One interesting result of the best-fitted model is that the relative risk estimated for low PM10 intensities and high lag days is relatively high as shown in the nearest corner of Fig. 1(1.1). This result may exhibit the so-called mortality displacement effect [14]. This effect decomposes the lag window into three successive periods. The first period represents the positive effect on morbidity or mortality for short lags of air pollution exposure. The second period shows a zero or negative effect for longer lags because of the depletion of vulnerable individuals who have had their death or admission brought forward by a few days or weeks by air pollution. The last period demonstrates a positive effect when the depletion effect subsides, or when vulnerable individuals are recruited because of the net result of aging and environmental factors, such as infection, smoking, and occupation. The relatively higher risk at the end of the lag window may correspond to the last period of the mortality displacement effect.

The health effects of NO2 and SO2 on the daily respiratory disease morbidity are insignificant. These results are influenced by the fact that the PM10 intensity is much higher than the SO2 and NO2 levels for most days in the study period (at 1794 of total 2192 days, 81.84%). The variation of the SO2 and NO2 intensity is also smaller as shown in Table 2. This result coincides with those of Oftedal et al. [15], who suggested that small variations in the air pollutant intensity reduce the precision of the estimated health effects.

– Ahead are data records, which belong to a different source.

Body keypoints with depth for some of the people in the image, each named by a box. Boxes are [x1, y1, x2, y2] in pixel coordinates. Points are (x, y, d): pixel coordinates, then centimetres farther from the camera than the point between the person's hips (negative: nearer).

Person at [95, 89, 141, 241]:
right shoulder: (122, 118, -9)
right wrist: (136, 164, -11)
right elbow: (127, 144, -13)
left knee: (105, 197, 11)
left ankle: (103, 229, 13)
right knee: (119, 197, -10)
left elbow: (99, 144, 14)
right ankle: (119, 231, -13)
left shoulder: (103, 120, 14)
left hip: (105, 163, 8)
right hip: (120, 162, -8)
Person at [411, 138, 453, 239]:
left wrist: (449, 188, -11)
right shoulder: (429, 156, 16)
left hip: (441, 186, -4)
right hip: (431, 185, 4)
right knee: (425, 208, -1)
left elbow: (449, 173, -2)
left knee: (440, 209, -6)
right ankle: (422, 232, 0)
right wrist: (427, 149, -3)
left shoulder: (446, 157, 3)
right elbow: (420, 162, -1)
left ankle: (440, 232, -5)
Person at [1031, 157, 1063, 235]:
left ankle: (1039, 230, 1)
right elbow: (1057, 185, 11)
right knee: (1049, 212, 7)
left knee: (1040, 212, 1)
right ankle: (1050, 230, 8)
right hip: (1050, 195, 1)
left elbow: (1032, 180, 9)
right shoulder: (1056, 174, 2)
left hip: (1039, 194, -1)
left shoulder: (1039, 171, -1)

The health effect of other air pollutants is explored in many researches, e.g., fine particulate matter (PM2.5) [2, 9, 16]. Conclusions different from this paper are drawn. For instance, NO and NO2 are two main air pollutants that are positively associated with respiratory diseases [17], as CO and NO2 in Qatar [18], and benzene in Drammen, Norway [15]. However, the data of PM2.5, NO, CO, and benzene was not collected until 2015 in China. So the data is not available and its health effect is not estimated in this study. On the other hand, those air pollutants show significant health effect only in particular local area or environment. In Chongqing, PM10 is more significant than NO2 and SO2, as shown in our results.

Since this study focuses on estimating the exposure–lag–response association between air pollution and local respiratory disease morbidity on a daily basis, some potentially relevant factors are not investigated, including gender, age, and smoking subgroups. The subgroup distribution of the factors neglected does not vary day by day in a particular city.

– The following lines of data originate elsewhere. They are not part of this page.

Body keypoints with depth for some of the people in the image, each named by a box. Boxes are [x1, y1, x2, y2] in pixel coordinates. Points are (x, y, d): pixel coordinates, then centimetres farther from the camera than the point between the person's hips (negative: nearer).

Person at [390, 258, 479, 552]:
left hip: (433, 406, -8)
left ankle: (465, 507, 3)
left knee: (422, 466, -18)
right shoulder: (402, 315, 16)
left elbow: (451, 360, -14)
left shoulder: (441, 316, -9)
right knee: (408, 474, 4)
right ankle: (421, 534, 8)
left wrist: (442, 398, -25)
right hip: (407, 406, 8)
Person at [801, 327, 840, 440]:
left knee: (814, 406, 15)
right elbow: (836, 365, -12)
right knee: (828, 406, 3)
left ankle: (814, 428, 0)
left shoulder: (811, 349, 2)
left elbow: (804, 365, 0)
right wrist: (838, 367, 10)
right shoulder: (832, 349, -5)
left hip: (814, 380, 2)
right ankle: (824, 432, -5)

In addition, some confounders, which are significant in other papers, are not included in the best-fitted model, e.g., seasonal indicator. A seasonal subseries plot of the daily admissions is shown in Fig. 5. As we can see, the means for each month are relatively close and show no obvious pattern. Chongqing is a hot city. The mean ± SD of the daily maximum temperature is 22.74 ± 9.30 °C. Meanwhile, a correlation test between the 8-day moving average of the maximum temperature and the seasonal indicator suggests high association. The Pearson’s correlation coefficient is 0.828 ± 0.013 for 95% confidence interval. The result of the Augmented Dickey-Fuller (ADF) test shows that the two time series are nonstationary and cointegrated. That is the reason why the confounder term fitted is a smooth term of the last 8-day moving average of the maximum temperature, which may be more significant than the seasonal indicator.

Fig. 5
figure 5

Seasonal subseries plot of the daily admissions

6 Conclusion

The modeling framework of DLNM combining with GAM is commonly used to estimate the health effects of protracted exposure events of varying intensities sustained with time. In this paper, we demonstrate the fitting and testing processes used to quantify the health risk of air pollution on respiratory disease morbidity in Chongqing City, China. With meticulous model selection and result analysis, our results suggest that the model fits the data well. There are different results and conclusions existed in other related studies. However, all the differences may come from the different environment of the research areas. The result model can be used to predict the relative risk of increased air pollution or the cumulative health effects of a history of exposure to air pollution in Chongqing within a limited lag range of 40 days.